There are four main types of age discrimination

1. Direct discrimination in hiring

Direct discrimination is when someone is treated differently or less favourably than another person in the same situation because of their age.

For example:

  • Someone reviewing CVs refuses to even consider any candidate over 45 years of age.
  • A hirer believes older workers are slower and resistant to or incapable of adapting to new technologies.
  • Someone is marked for redundancy because they are the oldest – or youngest – employee.
  • An employer decides an employee is too old to undertake skills training while other, younger employees complete the training.

2. Indirect discrimination in hiring

Indirect discrimination can be less obvious than direct discrimination. It describes the situation where an organisation has a particular policy, job requirements or way of working that would appear to apply to everyone but which puts a person or group of people at a disadvantage because of their age.

For example:

  • An employer has a policy that only people with postgraduate qualifications can be promoted. This could be seen to disadvantage young people who simply haven’t had the time to achieve post-grad qualifications. Or an older worker who didn’t go to university because ‘in those days’  it wasn’t commonplace to do so. 
  • A company requires all employees to meet a physical fitness test, even though that fitness standard is not relevant to the job. While the test might be easy for young people, it could be seen to disadvantage older employees.
  • An employer assumes that older people won’t fit in with the team due to their age

3. Harassment

This is when discrimination crosses a line to become dangerous – for those being discriminated against, of course, but also for the employer that risks potential criminal charges and reputational damage. Harassment happens when employers, managers or colleagues make people feel humiliated, offended or degraded.

**WORK ORDER 1:** Translate this sentence from the passage on age discrimination into Spanish: "Direct discrimination is when someone is treated differently or less favourably than another person in the same situation because of their age."
**WORK ORDER 2:** Write the next part of the passage on age discrimination, picking up after its final sentence.

**INFORMATION PROVIDED:**

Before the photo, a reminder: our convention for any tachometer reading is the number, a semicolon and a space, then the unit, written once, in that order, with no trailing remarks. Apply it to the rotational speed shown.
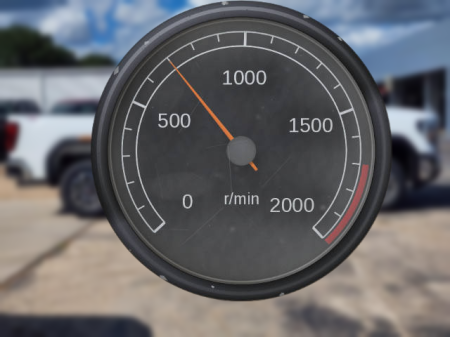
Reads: 700; rpm
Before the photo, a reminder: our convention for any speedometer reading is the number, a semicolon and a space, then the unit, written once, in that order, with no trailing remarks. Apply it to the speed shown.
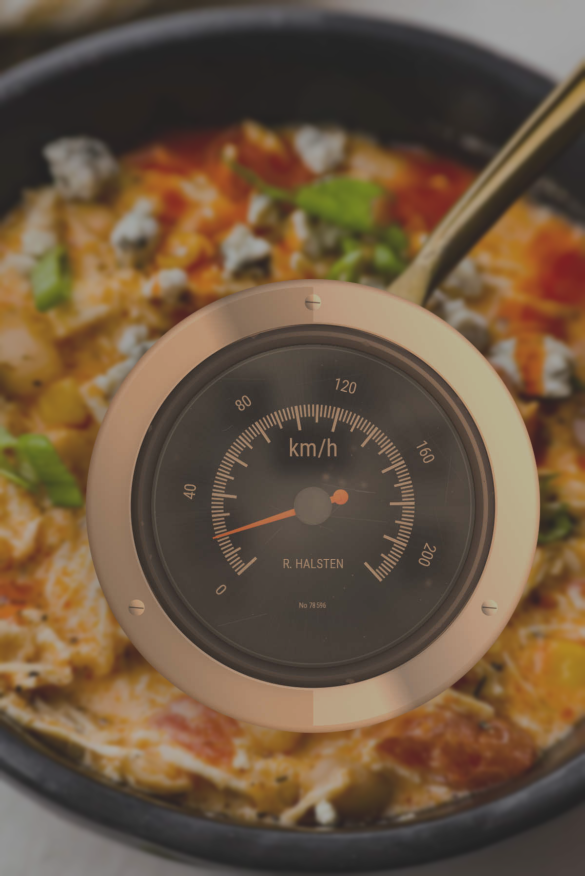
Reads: 20; km/h
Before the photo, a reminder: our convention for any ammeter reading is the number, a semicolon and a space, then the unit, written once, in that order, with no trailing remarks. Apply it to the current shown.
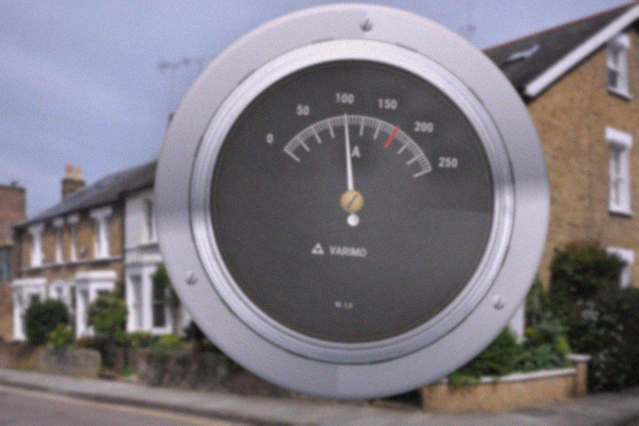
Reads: 100; A
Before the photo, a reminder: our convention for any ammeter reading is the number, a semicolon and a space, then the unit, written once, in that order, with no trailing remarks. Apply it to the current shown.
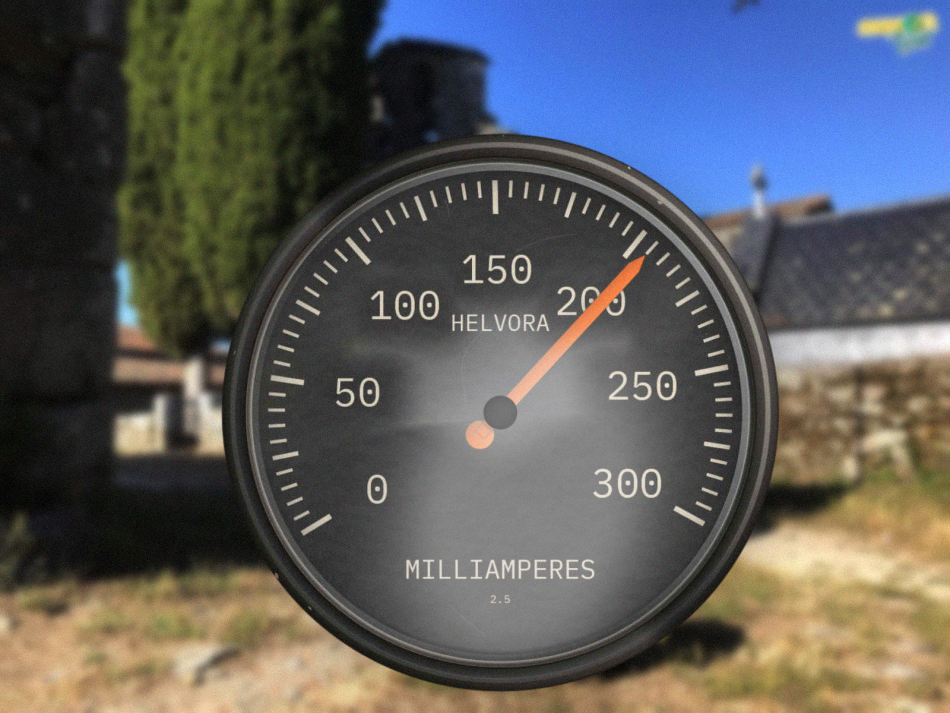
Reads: 205; mA
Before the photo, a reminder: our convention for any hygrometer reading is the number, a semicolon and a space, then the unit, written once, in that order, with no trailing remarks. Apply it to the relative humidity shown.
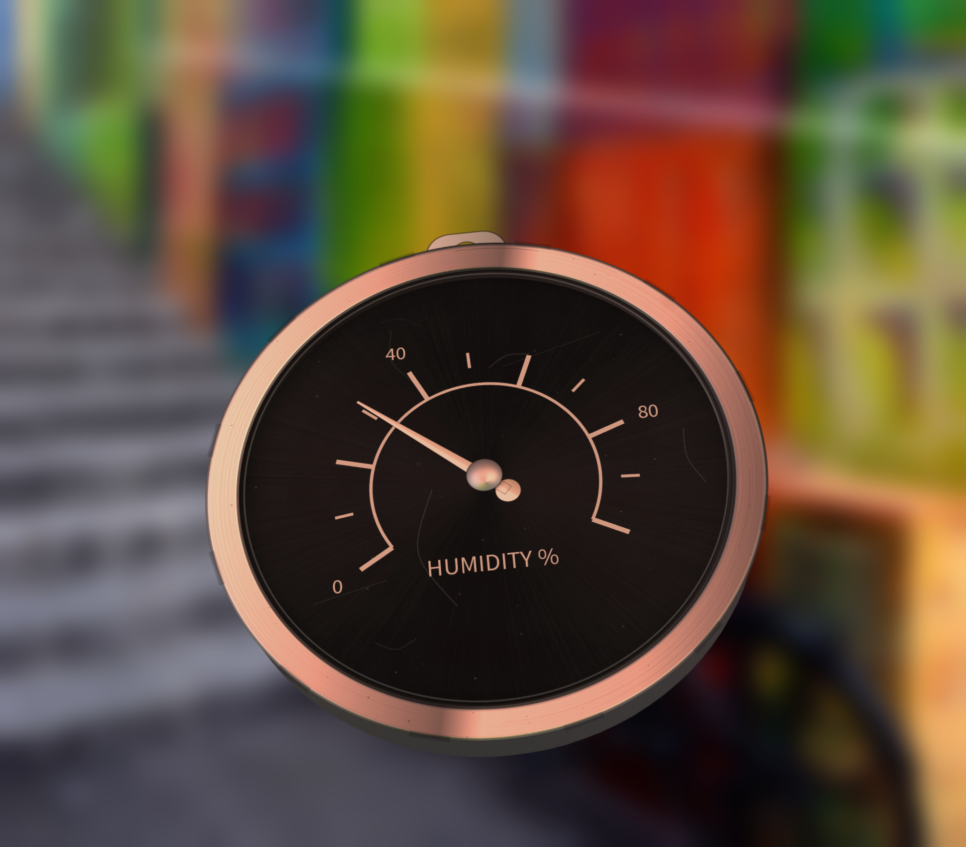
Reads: 30; %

**WRITTEN ANSWER 1:** La discriminación directa se produce cuando alguien recibe un trato diferente o menos favorable que otra persona en la misma situación debido a su edad.

**WRITTEN ANSWER 2:**
For example:

  • An older employee having difficulty learning a new online time management system becomes the subject of ongoing ridicule in staff meetings. This could be held up as age discrimination.
  • An older worker is nicknamed Granny Joan.

4. Victimisation

A step up from harassment, victimisation is when individuals are treated poorly because they have made a formal complaint about age discrimination and the way they have been harassed, overlooked for promotion or otherwise discriminated against. Colleagues or co-workers who have also supported someone in their discrimination complaint may also be victimised by their managers or employers.

What the law says about age discrimination

In a range of global jurisdictions including the US, the EU, UK and in nations across Asia-Pacific such as New Zealand and Australia, discrimination laws are designed to protect all people from age discrimination in many areas of life – getting an education, accessing services, renting a property, accessing and using public facilities… and protecting people from discrimination at work.

The laws cover all sorts of employers and employees across private sector and government, charities and associations and all part-time, full time or casual workers and contractors.

Age discrimination in the workplace can be damaging and costly on so many levels. Here’s what employers need to know and do

Taking positive steps to address age discrimination can help organisations attract, motivate and retain good staff while building your reputation and brand as an equal opportunity employer.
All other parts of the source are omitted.